Like Giorgia, many parents in Italy are facing the challenge of “structuring the entire day”, while not being able to give their children their undivided attention, as many adults are still working from 8:30 am to 6:00 pm.

“Fortunately, when it comes to education, the school has a good portal and once you understand what the activities are, it’s very simple,” Giorgia says.

“I’m familiar with technology, so that wasn’t a big problem for us.

“The teachers forward the activities to us on the portal and interact with the parents through the class representative.

“If more communication is required, we use WhatsApp.”

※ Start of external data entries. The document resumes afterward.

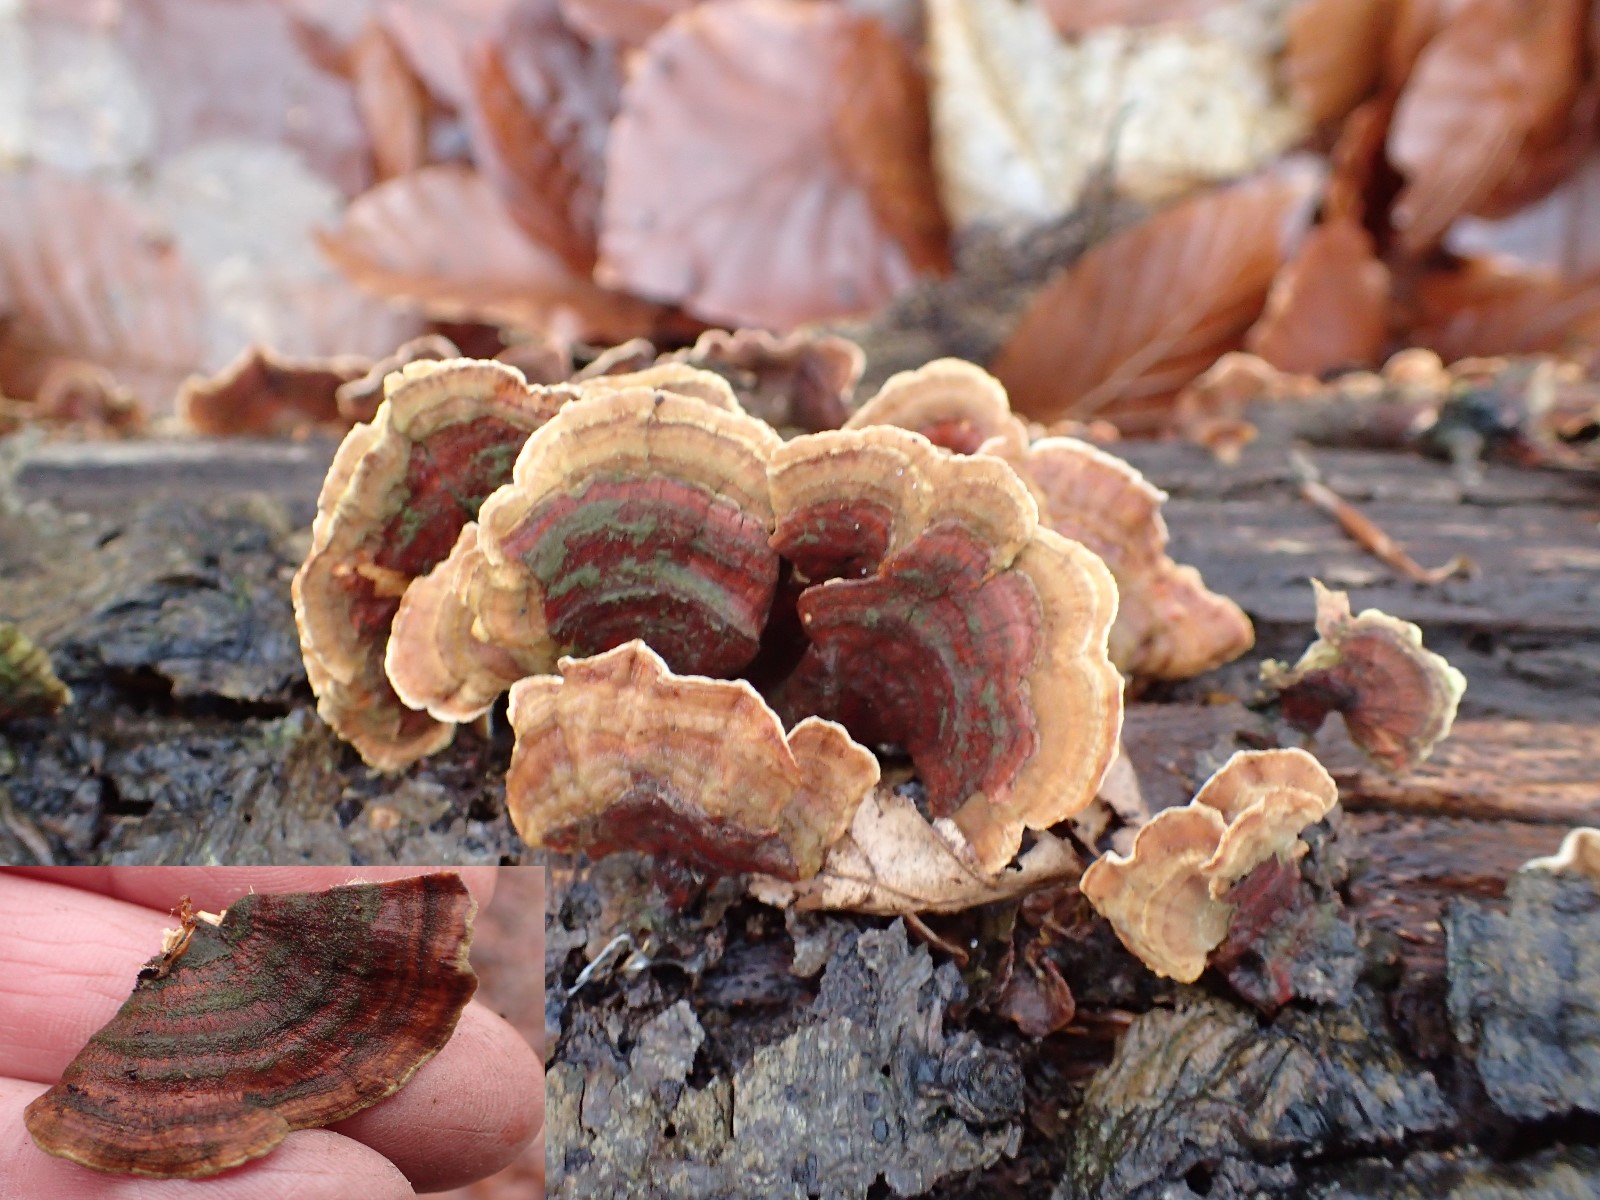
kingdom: Fungi
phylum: Basidiomycota
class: Agaricomycetes
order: Russulales
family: Stereaceae
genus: Stereum
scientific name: Stereum subtomentosum
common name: smuk lædersvamp
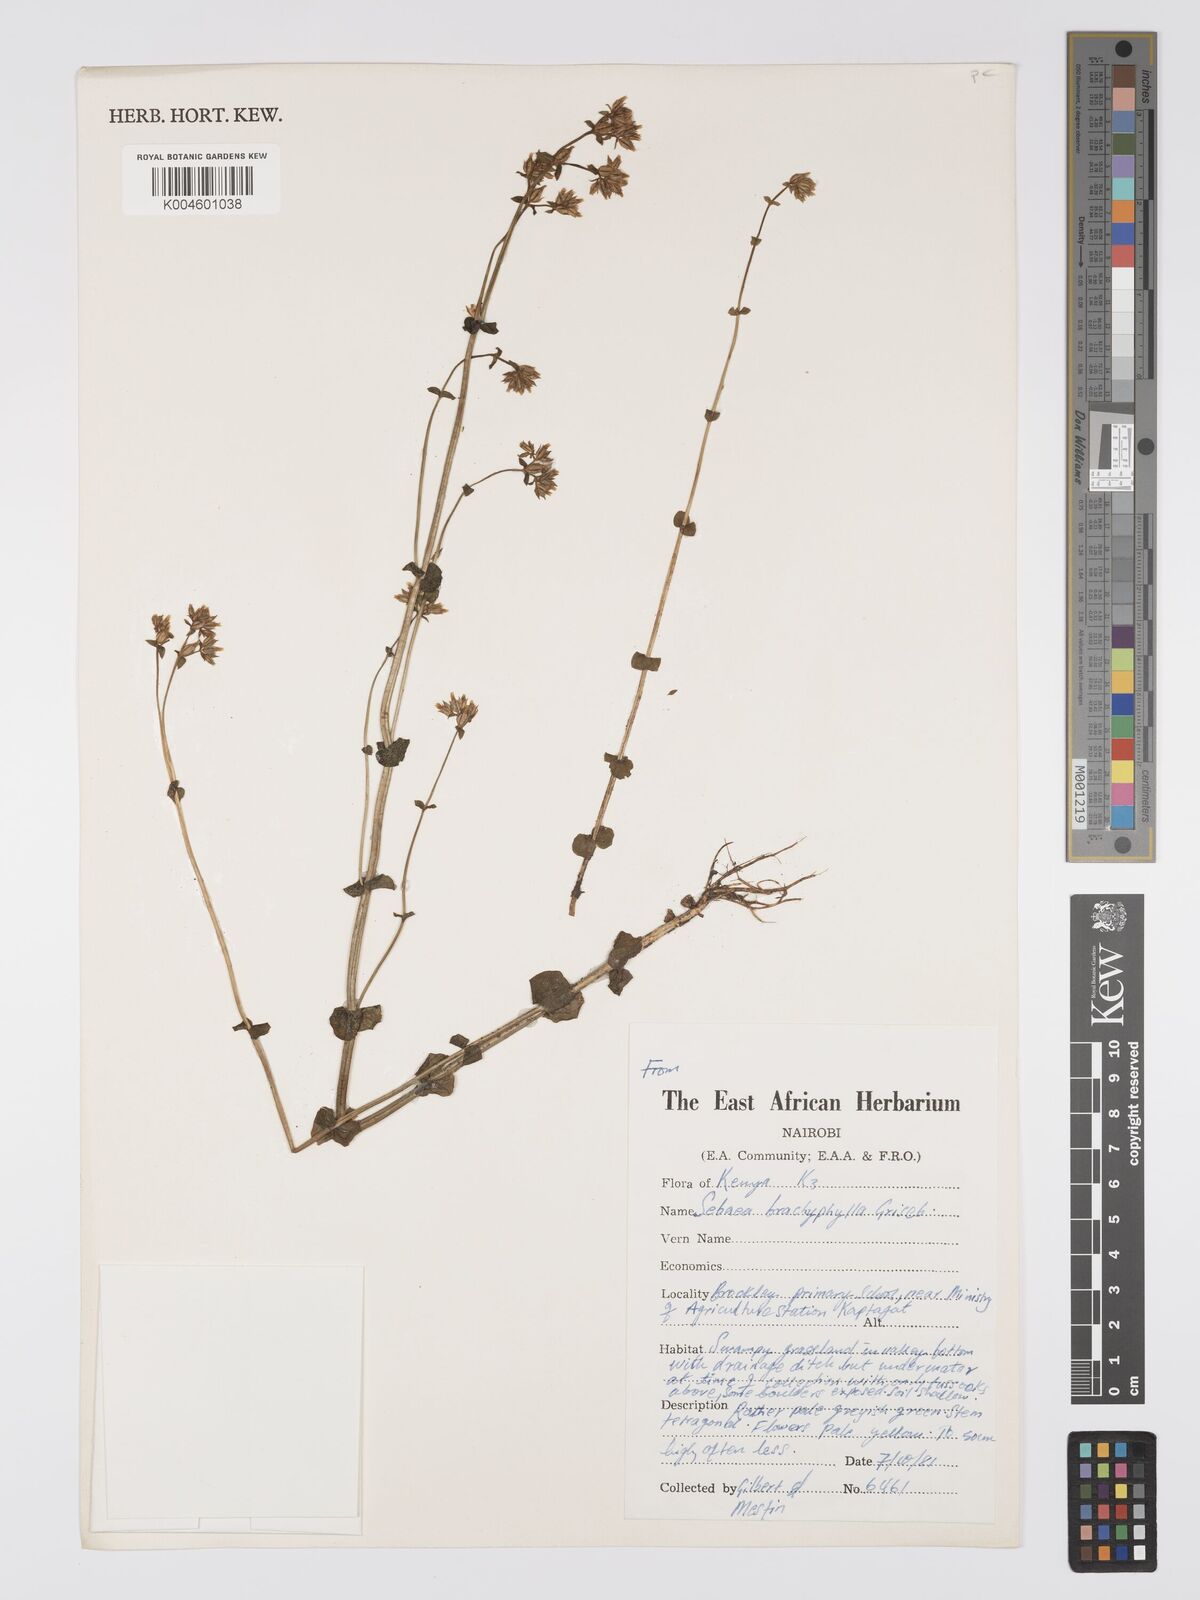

Given Emma’s age, she doesn’t have to participate in online classes, but she does listen to audio and stories related to the themes explored from the beginning of the school year.

“Our school is well organised: they have sought to maintain contact with the students in the best way possible,” Giorgia says.

“The teachers are working around the clock to make sure the children’s education isn’t disrupted.”

Both Emma and Giorgia – like all of us – hope to return to the rhythm of normal life as soon as possible.